3. Entscheidet sich die Planfeststellungsbehörde zu einer Lärmsanierung, unterliegt sie dabei dem verfassungsrechtlichen Gebot der Gleichbehandlung.

4. Voraussetzung eines Anspruchs auf Gewährung nachträglichen Lärmschutzes nach § 75 Abs. 2 S. 2 VwVfG unterhalb der Schwelle der Lärmsanierung ist, dass der Betroffene bereits nach der dem bestandskräftigen Planfeststellungsbeschluss zugrundeliegenden Rechtslage objektiv einen Anspruch auf Schutzvorkehrungen gehabt hätte (wie BVerwGE 128, 177). Ein Anspruch ist ausgeschlossen, wenn die Straße vor dem 7. Juli 1974 planfestgestellt worden ist.

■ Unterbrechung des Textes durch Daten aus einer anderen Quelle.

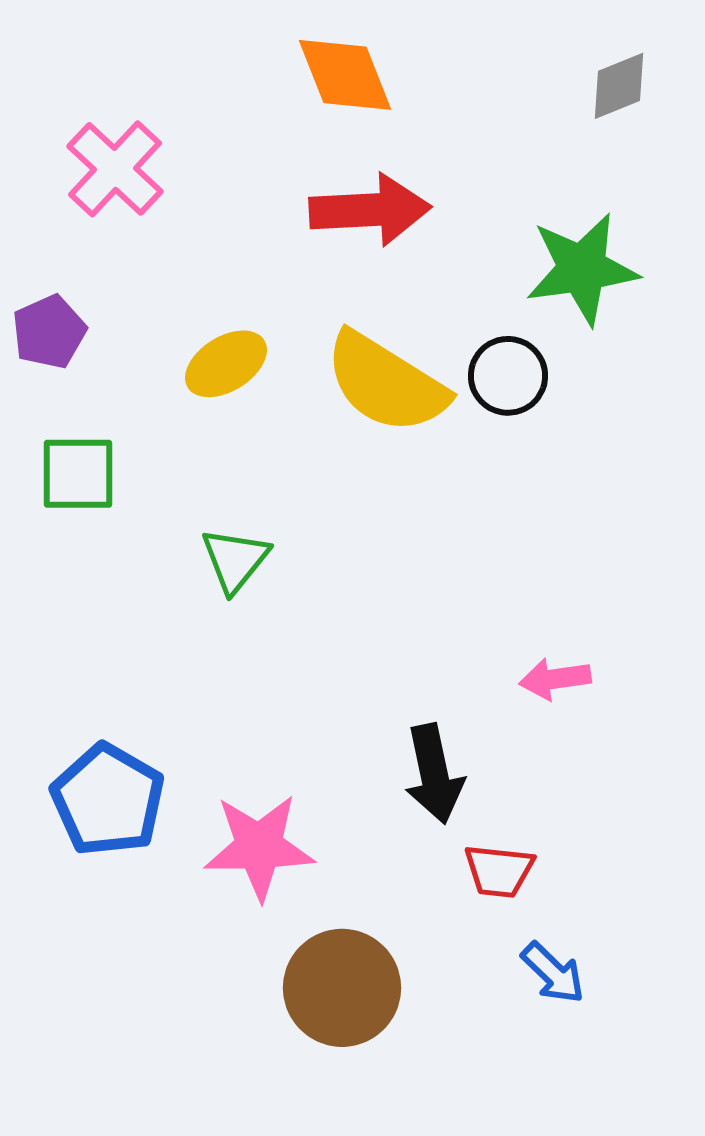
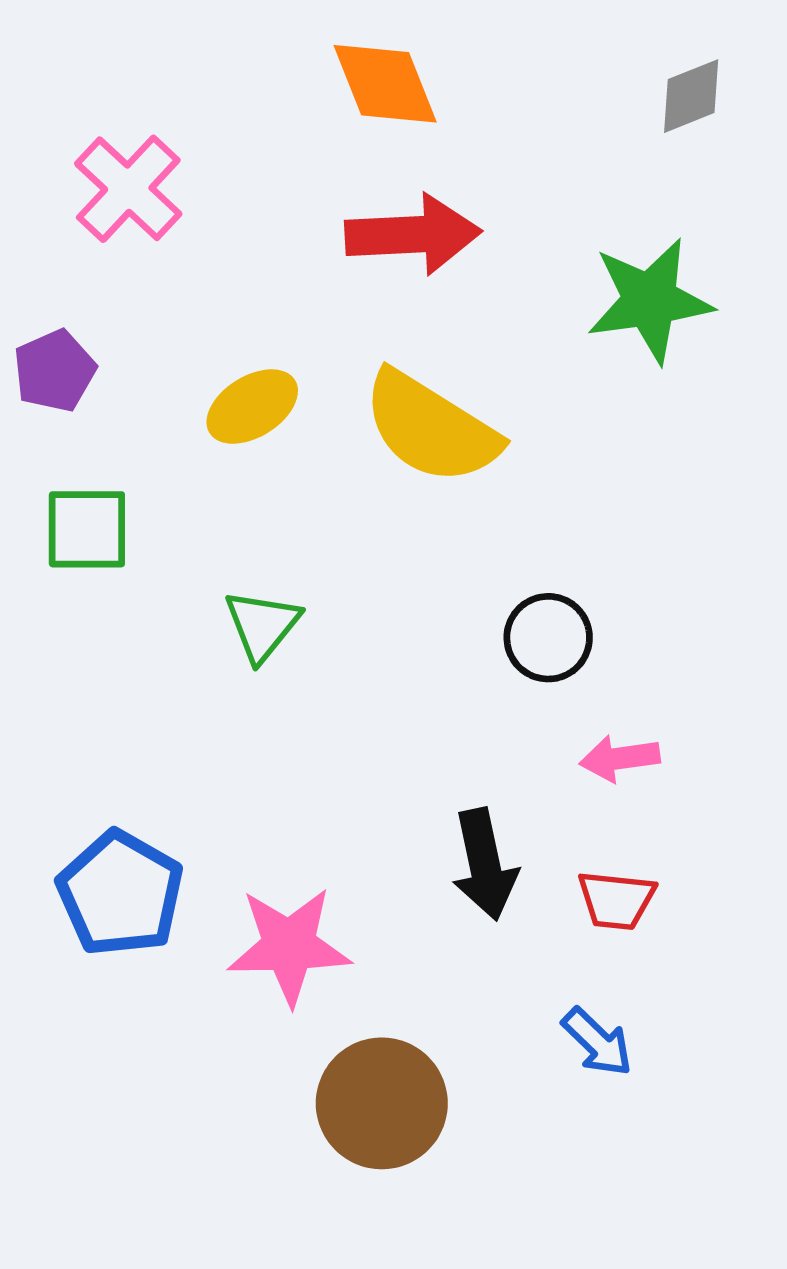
black circle: (508, 376) -> (548, 638), moved
red trapezoid: (499, 871) -> (616, 900), moved
blue arrow: (553, 973) -> (597, 1042), moved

5. Die Erheblichkeitsschwelle für die Beurteilung von Lärmauswirkungen liegt im Rahmen des § 75 Abs. 2 S. 2 VwVfG bei einer Überschreitung des ursprünglich korrekt ermittelten Beurteilungspegels um mindestens 3 dB(A).

NIEDERSAECHSISCHES-OVG – Urteil, 11 LB 26/08 vom 27.03.2008

Art. 28 Abs. 3a Unionsbürgerrichtlinie (Richtlinie 2004/38/EG) ist auf assoziationsberechtigte türkische Staatsangehörige weder unmittelbar noch entsprechend anwendbar.